RECURSO ESPECIAL. DIREITO DE FAMÍLIA. AÇÃO DE RECONHECIMENTO E DISSOLUÇÃO DE UNIÃO ESTÁVEL. AUSÊNCIA DE CONTRATO DE CONVIVÊNCIA. APLICAÇÃO SUPLETIVA DO REGIME DA COMUNHÃO PARCIAL DE BENS. PARTILHA. IMÓVEL ADQUIRIDO PELO CASAL. DOAÇÃO ENTRE OS COMPANHEIROS. BEM EXCLUÍDO DO MONTE PARTILHÁVEL. INTELIGÊNCIA DO ART. 1.659, I, DO CC/2002. RECURSO ESPECIAL NÃO PROVIDO.

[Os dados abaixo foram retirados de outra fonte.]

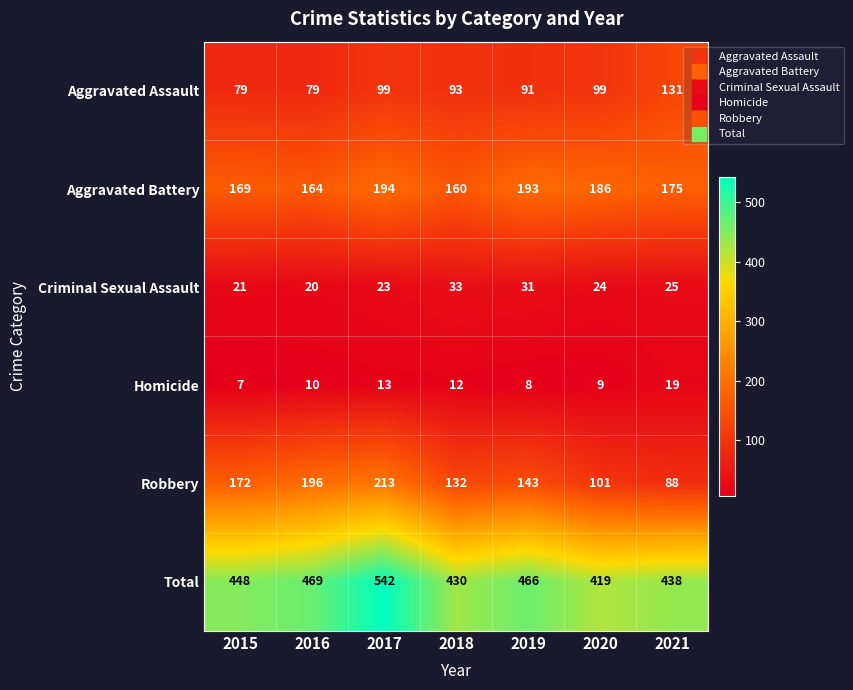

At which category is the sum across all series the highest?

2017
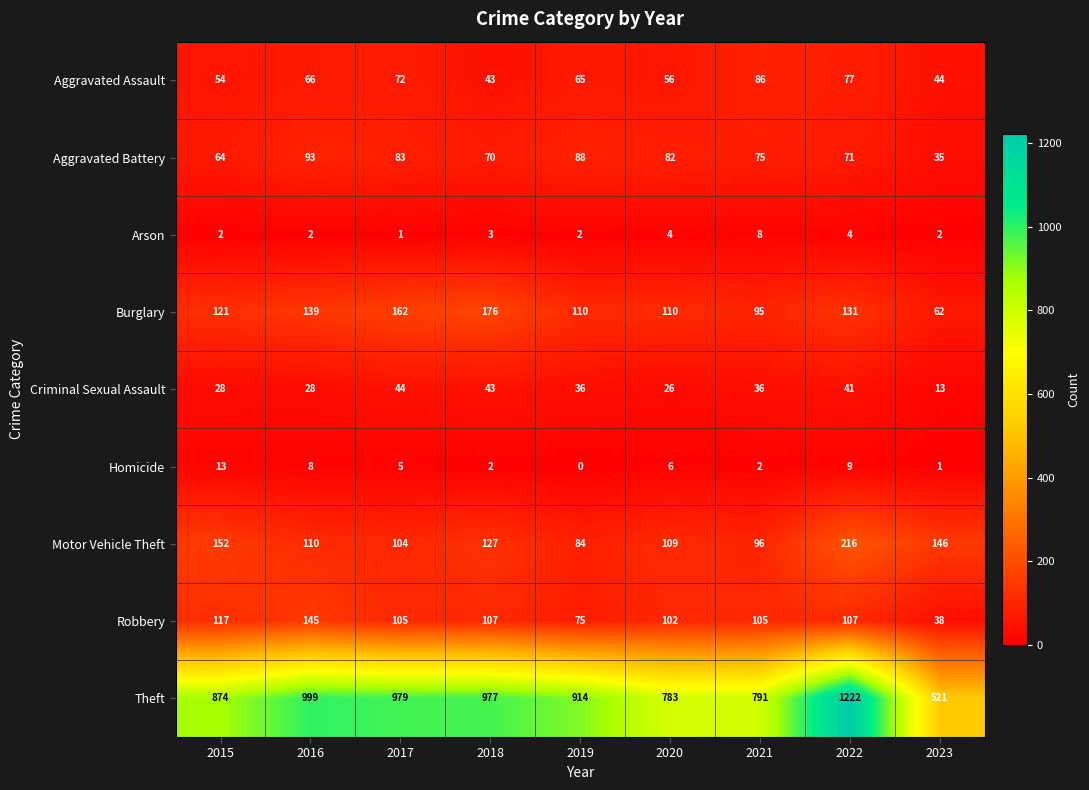

What is the difference between the maximum and minimum values in the Theft series?

701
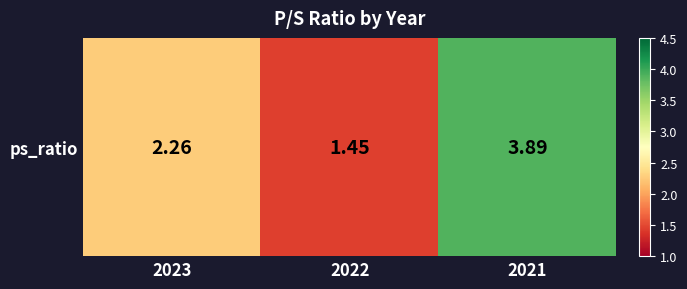

Reading left to right, what are all the values shown in this chart?

2.3	1.4	3.9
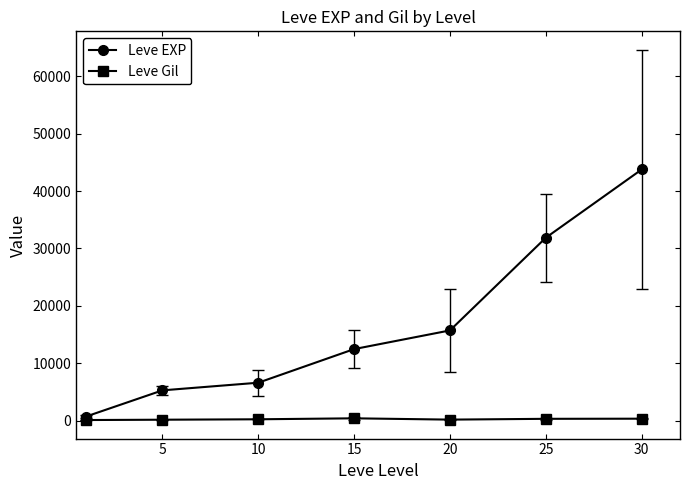

What is the greatest value displayed?

43747.5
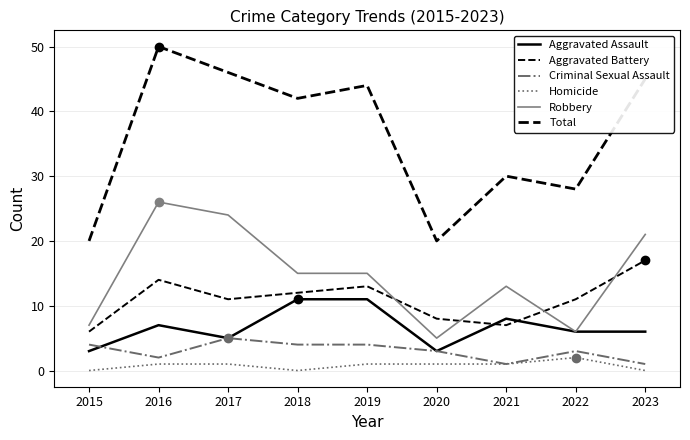

Which series has the widest spread of values?

Total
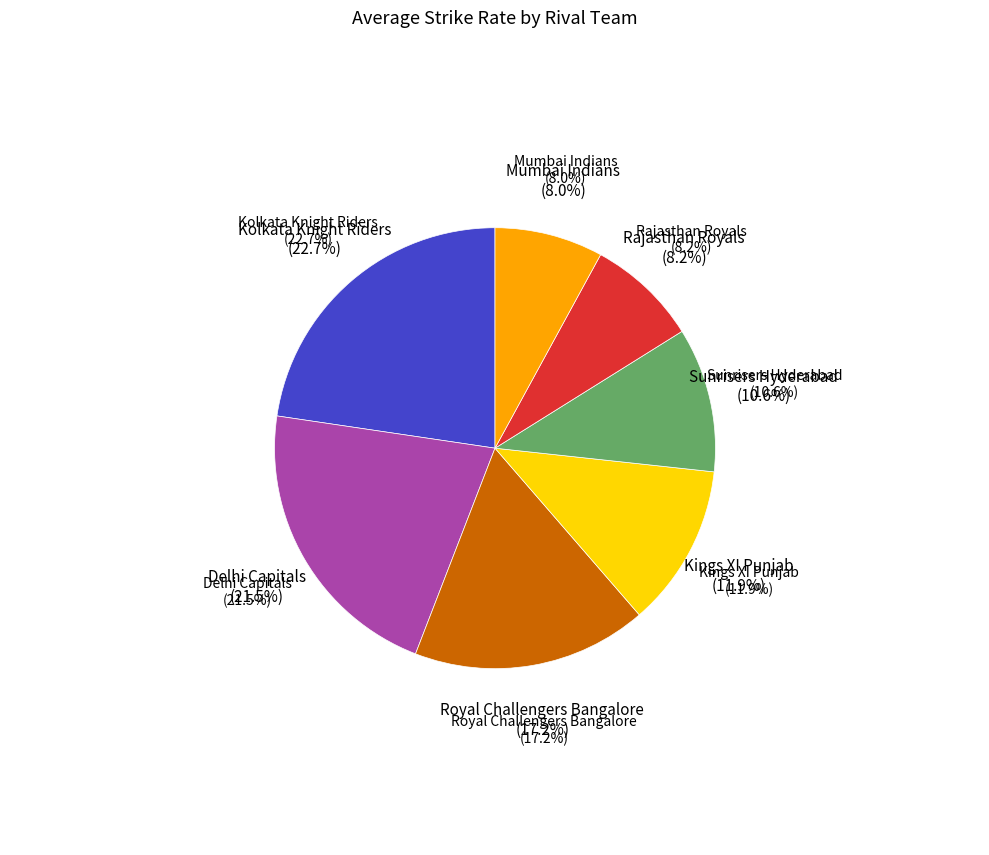

To the nearest percent, what portion does Rajasthan Royals represent?

8%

1. Diante da inexistência de contrato de convivência entre os companheiros, aplica-se à união estável, com relação aos efeitos patrimoniais, o regime da comunhão parcial de bens ( CC/2002, art. 1.725).
2. Salvo expressa disposição de lei, não é vedada a doação entre os conviventes, ainda que o bem integre o patrimônio comum do casal (aquestos), desde que não implique a redução do patrimônio do doador ao ponto de comprometer sua subsistência, tampouco possua caráter inoficioso, contrariando interesses de herdeiros necessários, conforme os arts. 548 e 549 do CC/2002. 3. O bem recebido individualmente por companheiro, através de doação pura e simples, ainda que o doador seja o outro companheiro, deve ser excluído do monte partilhável da união estável regida pelo estatuto supletivo, nos termos do art. 1.659, I, do CC/2002. 4. Recurso especial não provido.

Acórdão

Vistos e relatados estes autos, em que são partes as acima indicadas, decide a Quarta Turma, por unanimidade, negar provimento ao recurso especial, nos termos do voto do Sr. Ministro Relator. A Sra. Ministra Maria Isabel Gallotti (Presidente) e os Srs. Ministros Antonio Carlos Ferreira, Marco Buzzi e Luis Felipe Salomão votaram com o Sr. Ministro Relator. Sustentou, oralmente, o Dr. Kássio Santariano Greco, pela parte recorrente.